> **Source passage**
|---|

[p2p-research] Google gets into the DNS business

Eugen Leitl eugen at leitl.org
Sun Dec 6 20:21:02 CET 2009


On Sun, Dec 06, 2009 at 10:43:54AM -0500, Paul D. Fernhout wrote:

> This may reflect a deeper shift in our society. For most people, the Google 
> corporation is now effectively the de-facto government that structures 
> their lives online. So, how can we make Google a good government? :-)

You can't. Neither a corporate nor a government entity can be trusted.
You can trust other end users a lot more if safeguarded against
snooping and tampering precisely because their capabilities do
not differ markedly from your own. Cryptography is a key way to achieve that.
Cryptography is also a key technology to keep track of trust and reputation.
 
> Well, one could also put a willingness to use Google for convenience or 
> free-of-direct cost down to "digital fatalism" in just assuming you have no 
> privacy online.

I find declaring defeat a priori both unwise and dangerous. Also for other people,
not just you. Especially since you cannot solve social/political problems 
technically. 
 
> Here is how I see it, probably having an even higher level of paranoia than 

Paranoia is the wrong term, since we do not have to guess under
which level of scrutiny we are living. We know. It's mostly a matter of
public record. Very little if at all has to be extrapolated to fill
in the blanks. 

> you. :-) Vitamins like D3 and B12 can help supposedly. :-)
>   http://www.brainnutritionfacts.com/tag/paranoia
> "We recently had a patient at the hospital where I work who became 
> psychotic, or lost touch with reality, believing that the CIA wanted to 
> assasinate him, and hearing voices whispering death threats through the 
> hallways.  The only cause that could be found was vitamin B12 deficiency. 
> Once we gave him injections of vitamin B12, he slowly improved and could 
> once again tell the difference between reality and what only existed in his 
> mind."
> 
> So, here is some extreme paranoia for your discomforting. :-)

The first time I've run into security problems in regards to military
cryptography and was disciplined for it was 1988. Since then, I very
much doubt my profile has gotten any less conspicuous. Or so a little
bird told me a few years ago. 
 
> The fact is, any ISP can log and decrypt all the data anyone sends through 
> it from a specific location if they really want to. One can assume the 

Log yes, decrypt no. TLAs can do a lot more, but they have their limitations.

|---|

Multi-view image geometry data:

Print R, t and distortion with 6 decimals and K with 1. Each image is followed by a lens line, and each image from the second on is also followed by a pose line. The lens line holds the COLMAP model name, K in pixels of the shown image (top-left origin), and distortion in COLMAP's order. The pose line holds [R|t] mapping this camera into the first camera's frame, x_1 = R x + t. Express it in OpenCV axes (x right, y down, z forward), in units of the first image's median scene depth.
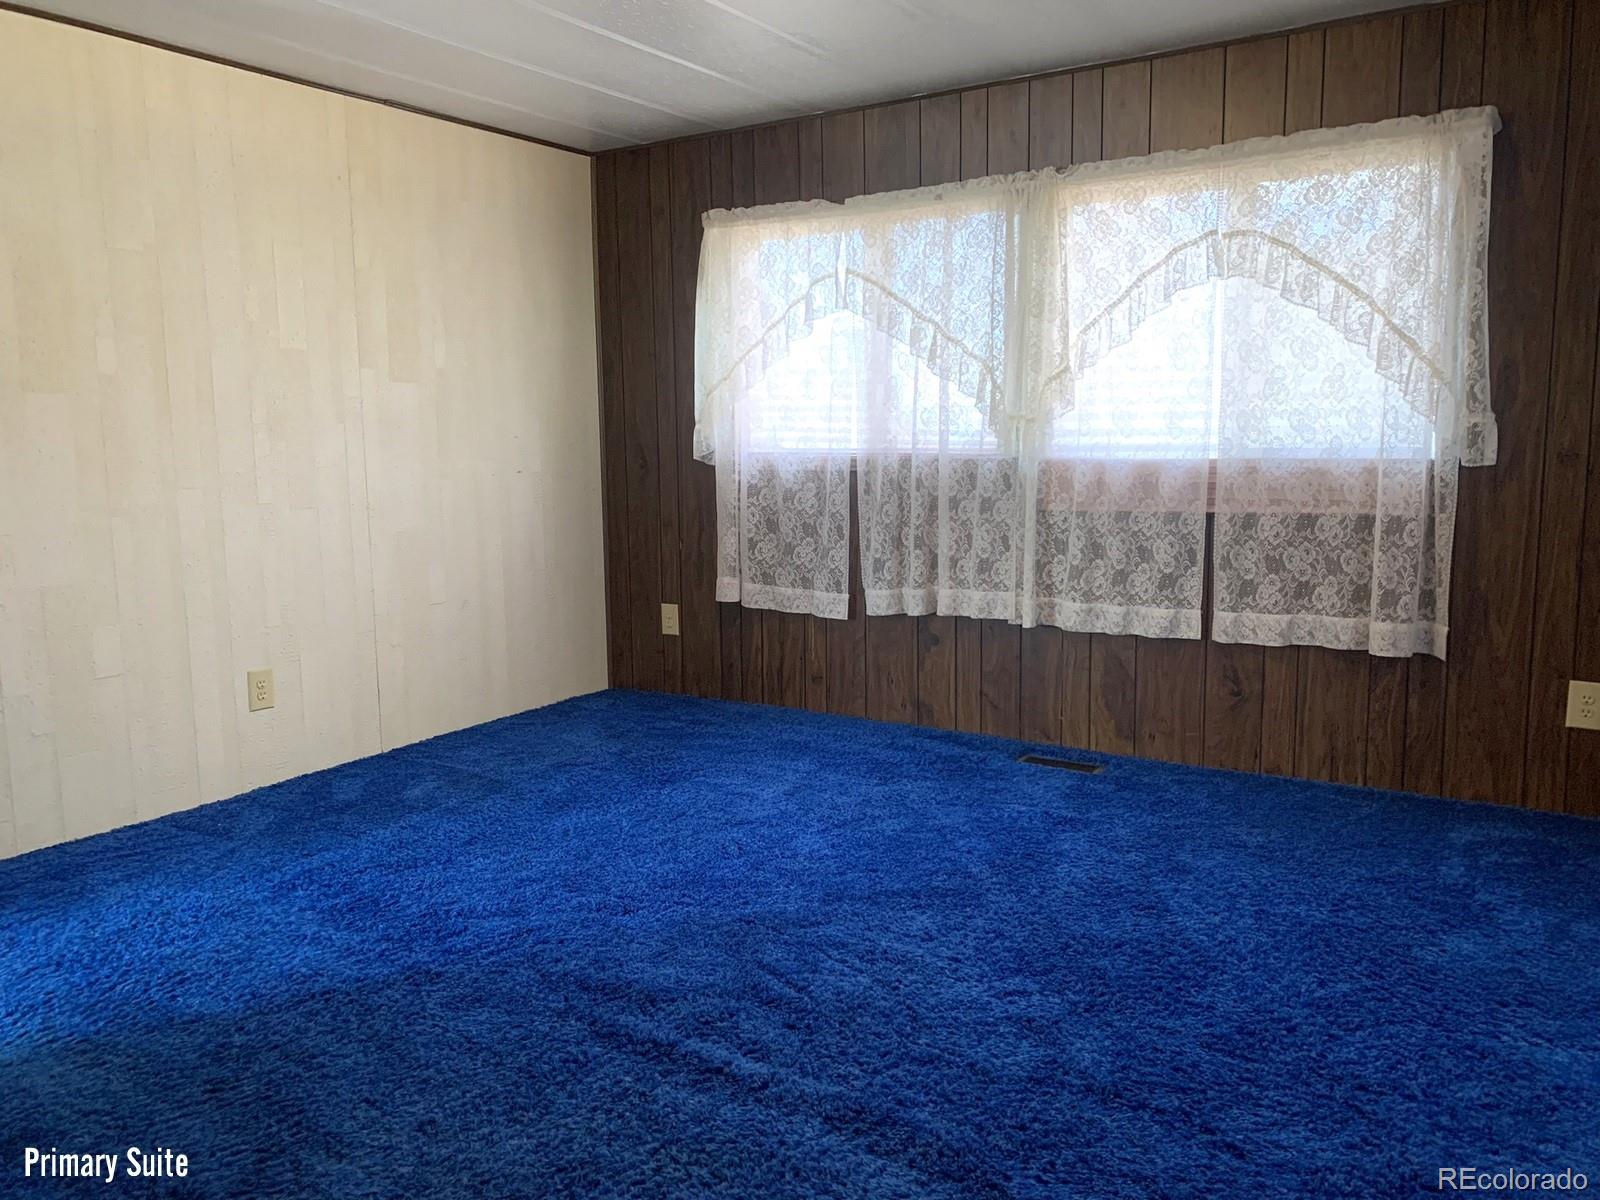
lens RADIAL K [[1233.2, 0, 802.8], [0, 1233.2, 607.6], [0, 0, 1]] dist [0.084729, -0.103631]
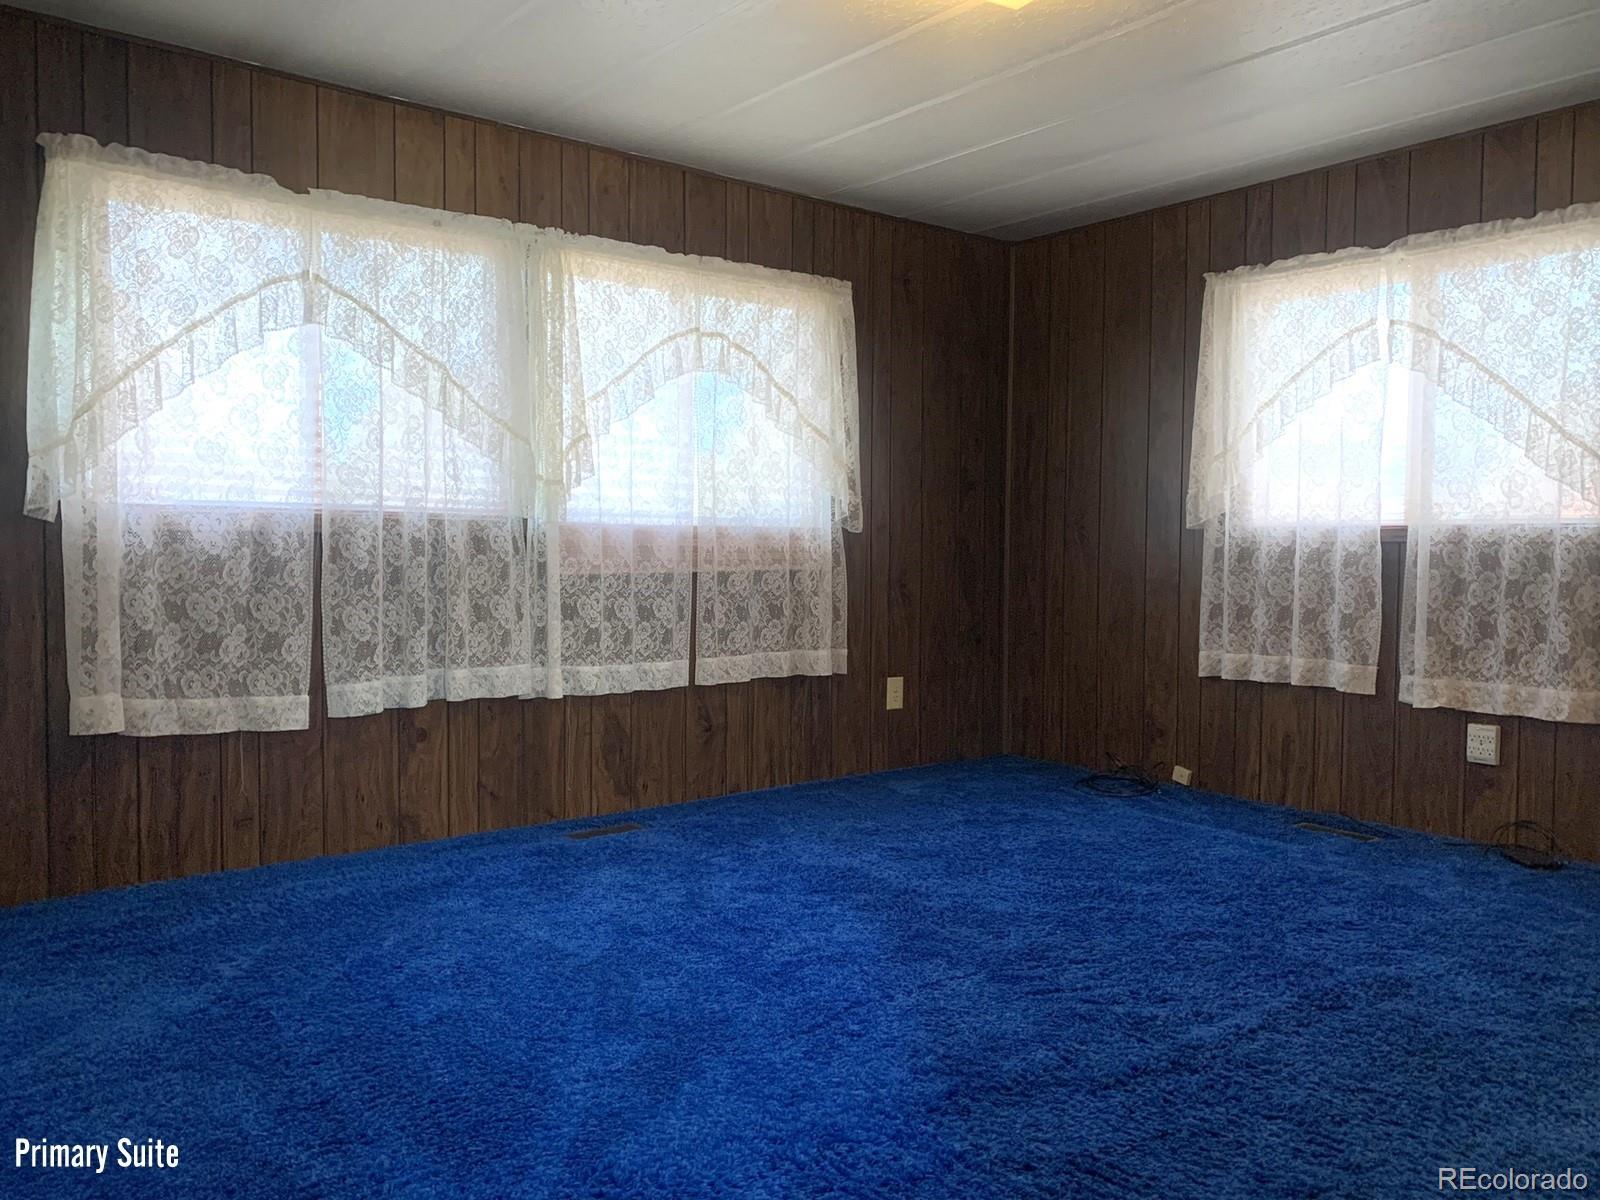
lens RADIAL K [[1233.2, 0, 805.1], [0, 1233.2, 593.9], [0, 0, 1]] dist [0.084729, -0.103631]
pose [[0.305142, -0.023201, 0.952024, -0.648365], [0.124477, 0.992098, -0.015720, -0.024196], [-0.944136, 0.123302, 0.305619, 0.513212]]
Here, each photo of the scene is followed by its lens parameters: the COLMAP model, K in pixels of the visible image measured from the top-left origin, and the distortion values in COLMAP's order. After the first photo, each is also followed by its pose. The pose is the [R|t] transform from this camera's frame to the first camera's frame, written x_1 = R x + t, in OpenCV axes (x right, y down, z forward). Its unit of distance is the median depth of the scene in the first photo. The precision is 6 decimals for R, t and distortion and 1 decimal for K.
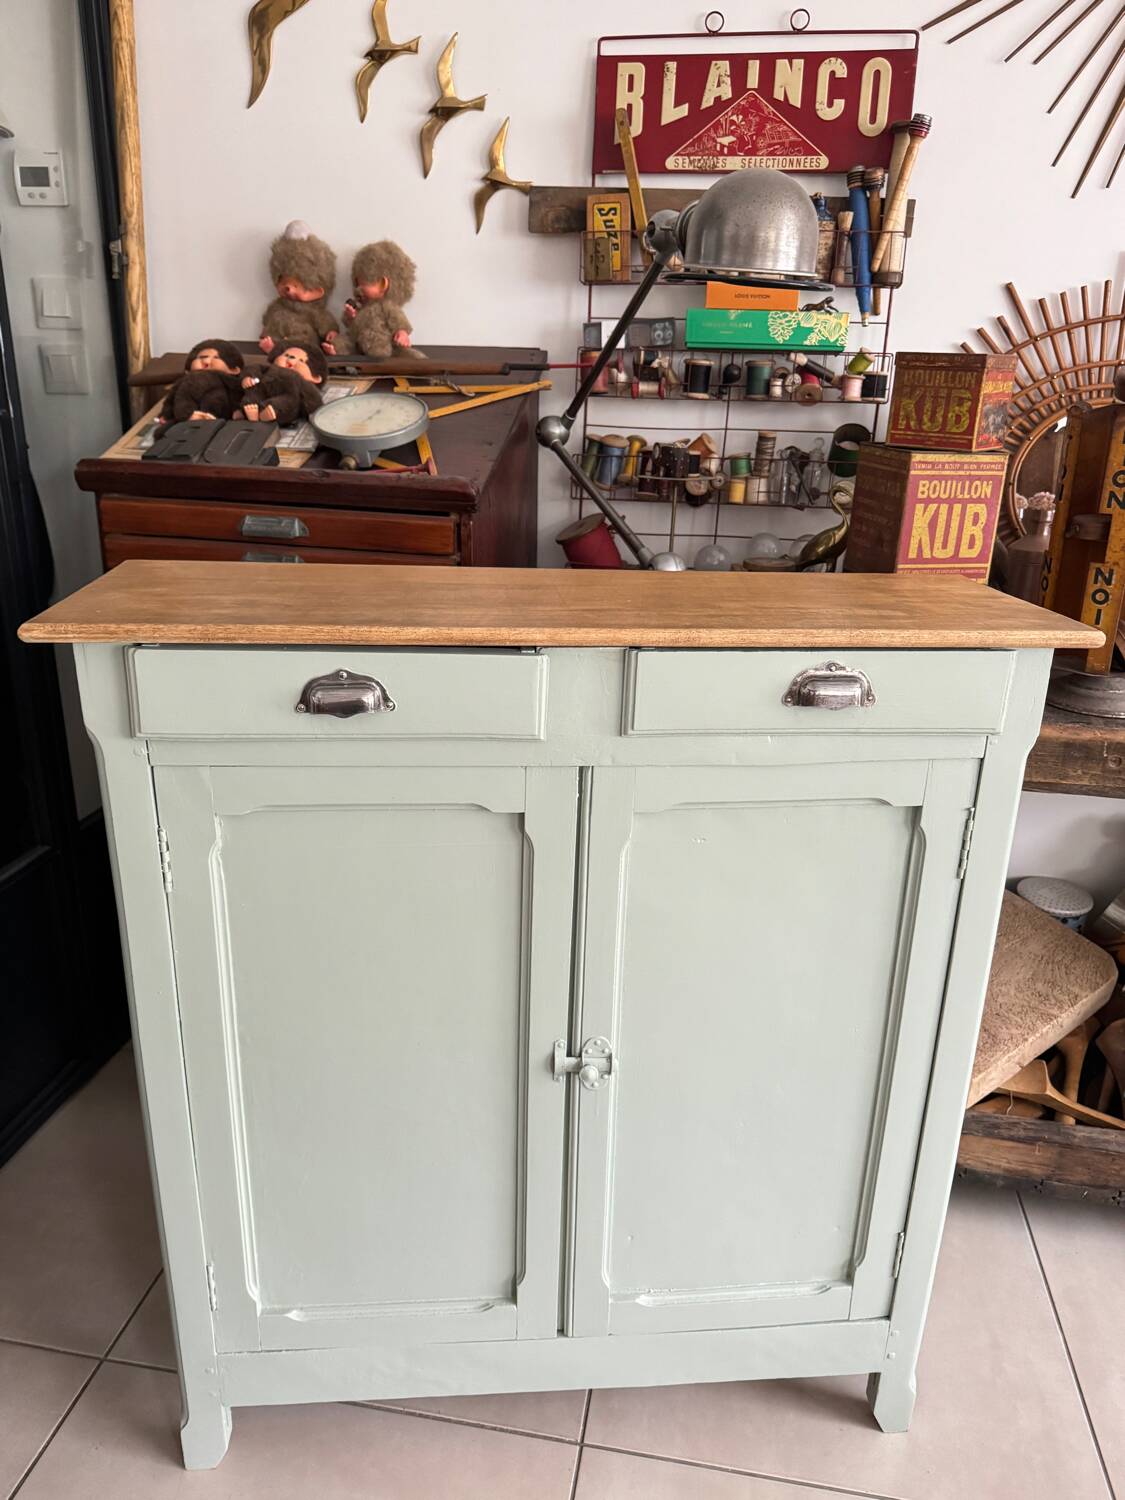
lens RADIAL K [[1096.9, 0, 564.1], [0, 1096.9, 754.7], [0, 0, 1]] dist [0.034033, -0.052114]
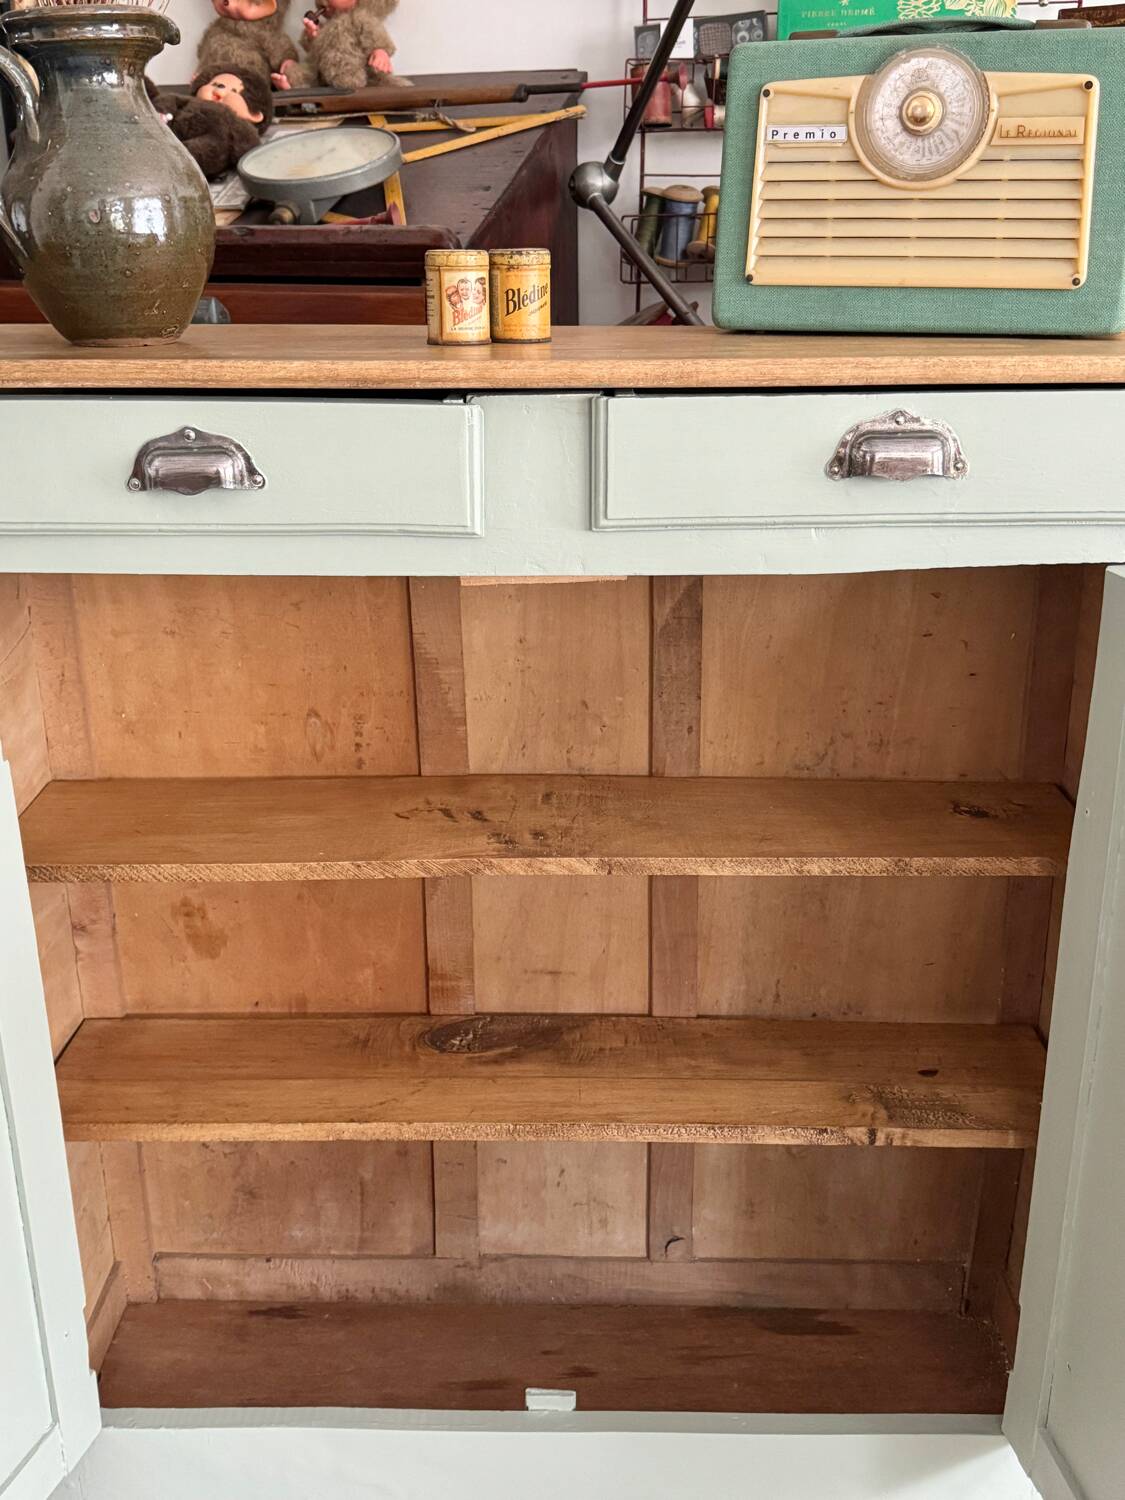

|---|

> **What to do**
In the mailing-list post about Google entering the DNS business, why does the writer call "paranoia" the wrong term? Answer in one to three sentences. These entries come from a separate source, not from the mailing-list post.

> **Expected output**
The writer says people don't have to guess how much scrutiny they live under, because they know. It is mostly a matter of public record, and very little has to be extrapolated to fill in the blanks.